[Opening Data provided section]

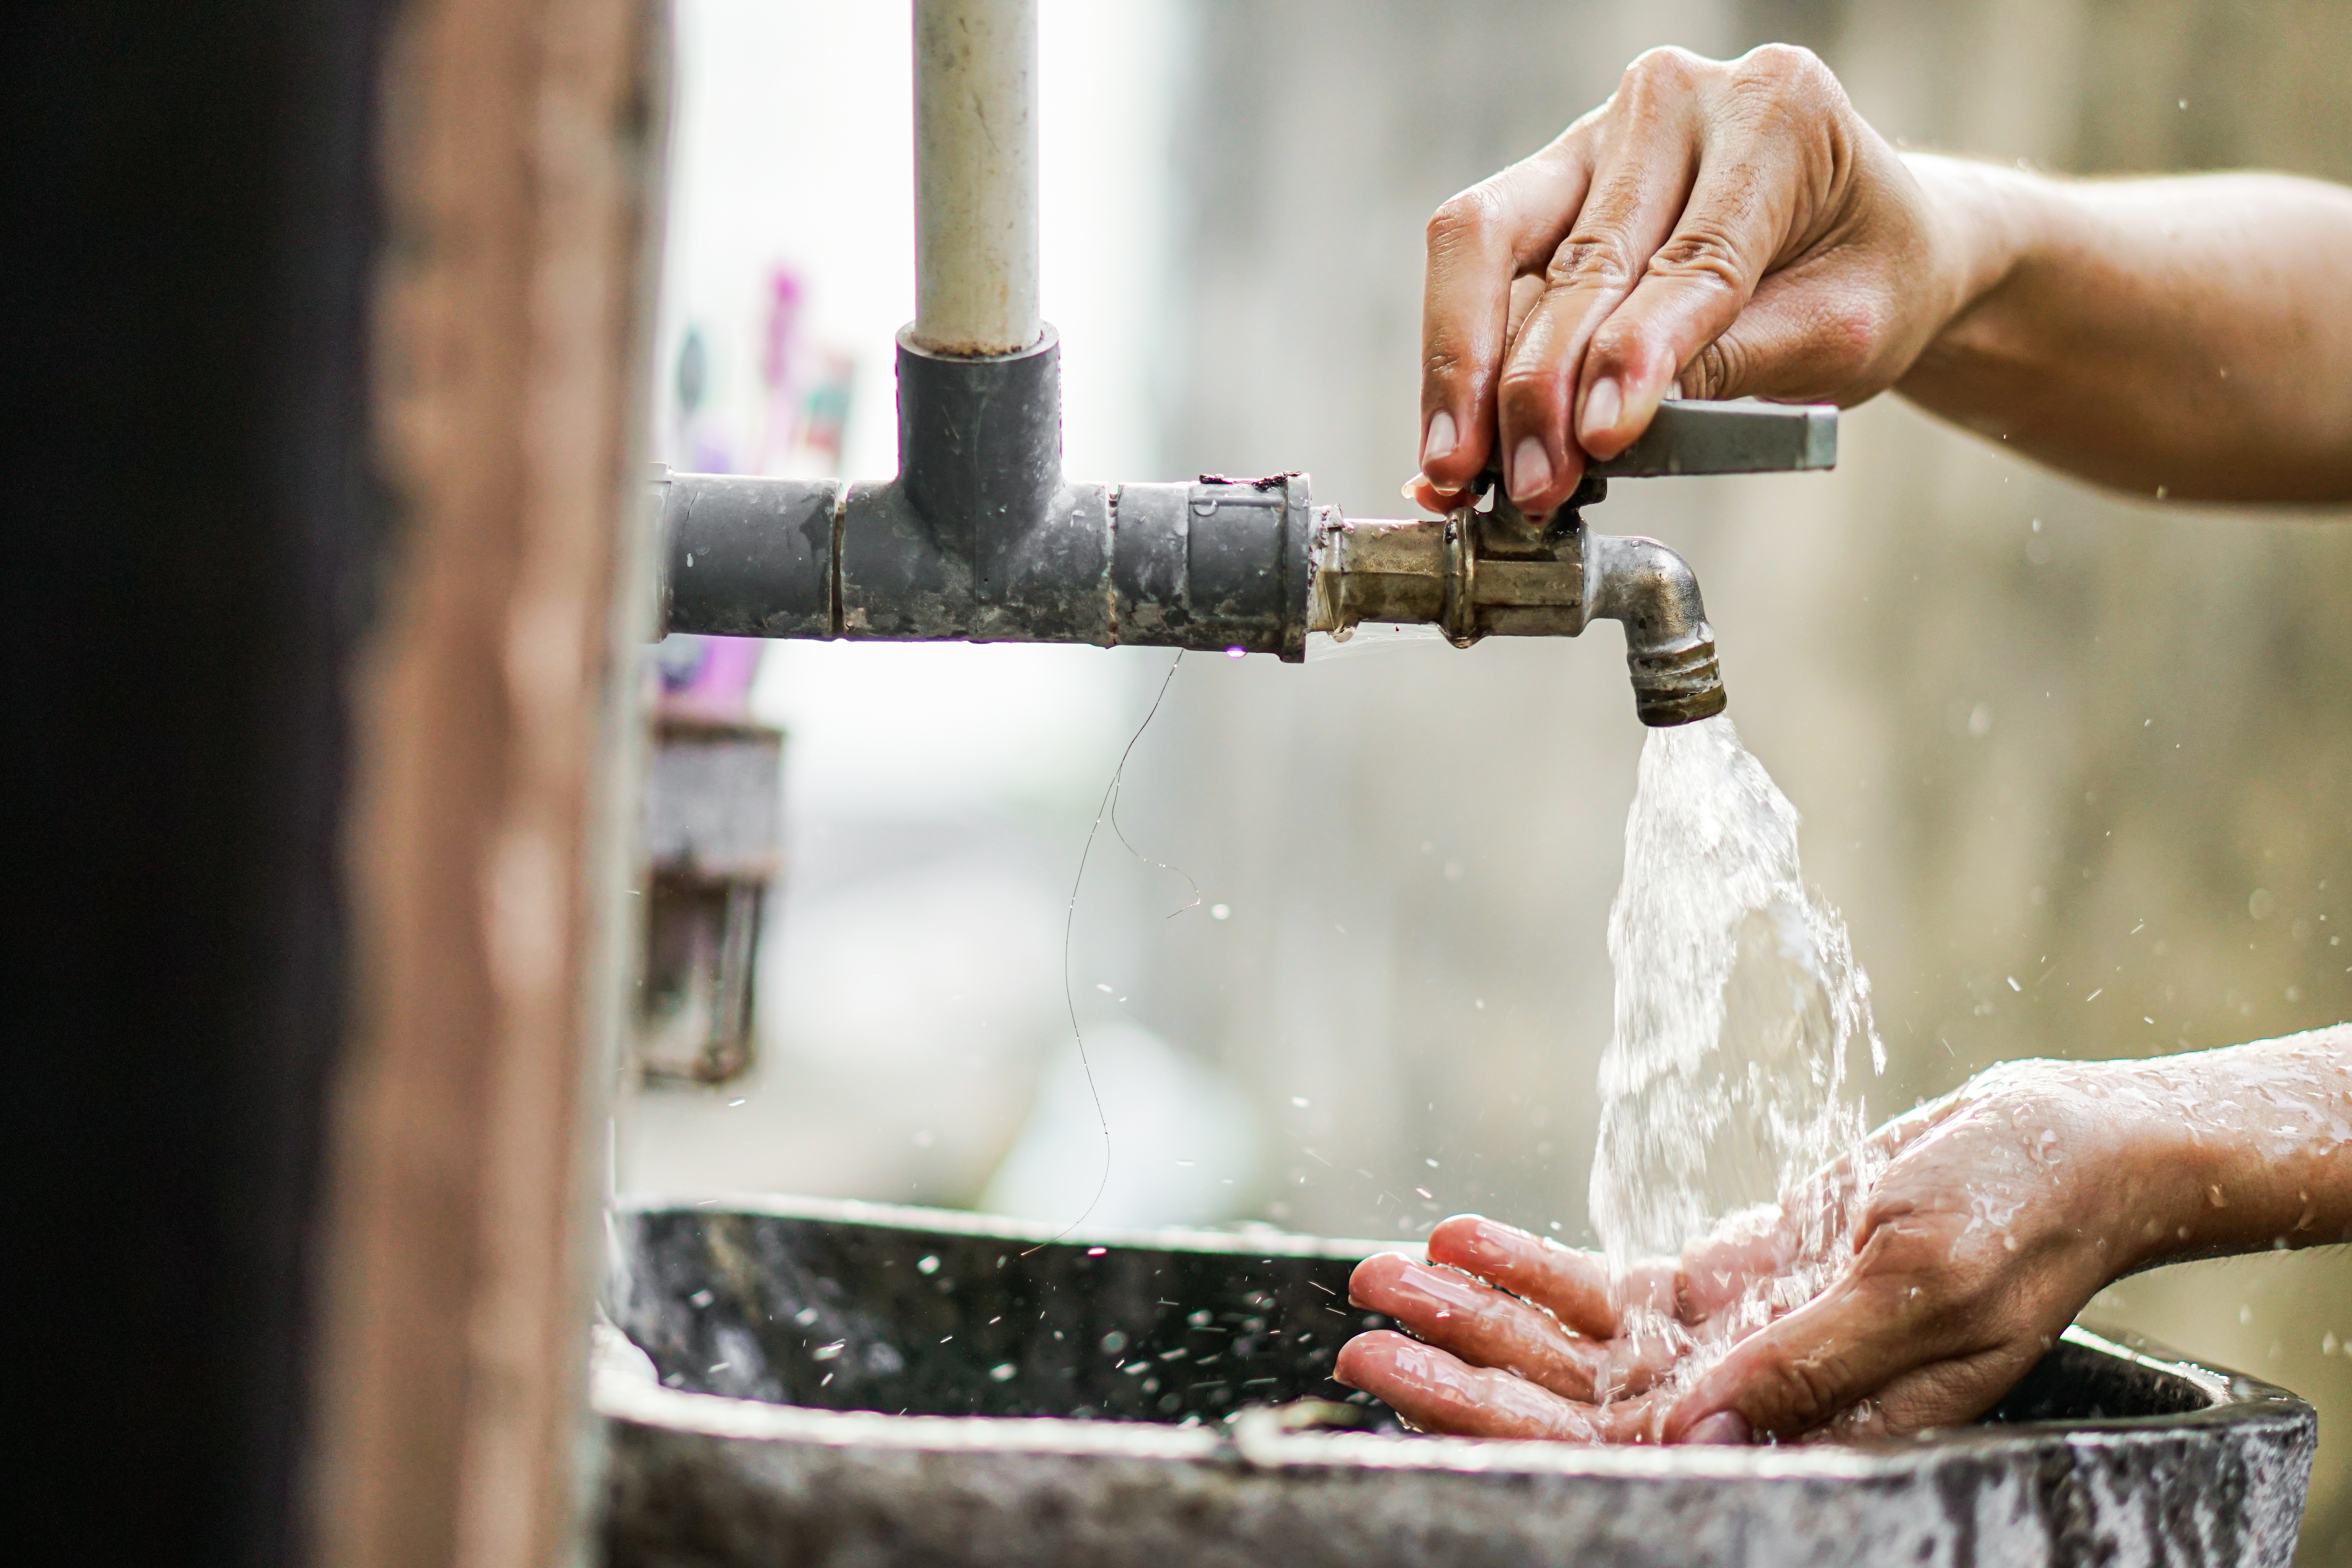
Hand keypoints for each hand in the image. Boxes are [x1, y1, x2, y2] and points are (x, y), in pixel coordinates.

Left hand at [1338, 1059, 2166, 1443]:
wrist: (2052, 1155)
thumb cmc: (2012, 1220)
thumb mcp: (1916, 1287)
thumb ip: (1804, 1364)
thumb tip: (1693, 1430)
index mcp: (1805, 1435)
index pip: (1618, 1453)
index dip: (1501, 1423)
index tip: (1400, 1381)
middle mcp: (1754, 1405)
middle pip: (1573, 1405)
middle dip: (1460, 1369)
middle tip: (1356, 1329)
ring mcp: (1736, 1346)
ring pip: (1576, 1347)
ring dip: (1477, 1312)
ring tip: (1380, 1273)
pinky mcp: (1731, 1289)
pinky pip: (1610, 1292)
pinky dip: (1534, 1267)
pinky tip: (1460, 1240)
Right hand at [1408, 44, 1964, 516]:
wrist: (1868, 237)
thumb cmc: (1869, 273)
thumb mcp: (1840, 328)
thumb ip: (1731, 362)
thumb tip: (1609, 423)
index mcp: (1776, 112)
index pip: (1689, 255)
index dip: (1635, 355)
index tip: (1597, 439)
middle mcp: (1673, 100)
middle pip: (1573, 254)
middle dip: (1537, 388)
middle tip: (1527, 485)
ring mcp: (1596, 135)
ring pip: (1488, 244)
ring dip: (1465, 371)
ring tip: (1458, 469)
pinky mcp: (1547, 182)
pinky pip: (1479, 260)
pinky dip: (1458, 357)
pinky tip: (1453, 436)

[Closing Data provided section]

▸ What the task requires:
From the entries above, return exactly the line containing "index mcp: (1805, 1435)", the line containing "pinky dip: (1534, 1267)", and all lines between, and nothing else.

▸ Answer to the exercise:
index mcp: (1805, 1435)
index pip: (1618, 1453)
index dip: (1501, 1423)
index tip: (1400, 1381)
middle mcp: (1754, 1405)
middle pip: (1573, 1405)
middle dip: (1460, 1369)
middle tip: (1356, 1329)
ring mcp: (1736, 1346)
ring pip: (1576, 1347)
ring dip: (1477, 1312)
ring tip: (1380, 1273)
pinky mcp: (1731, 1289)
pinky pip: (1610, 1292)
pinky dip: (1534, 1267)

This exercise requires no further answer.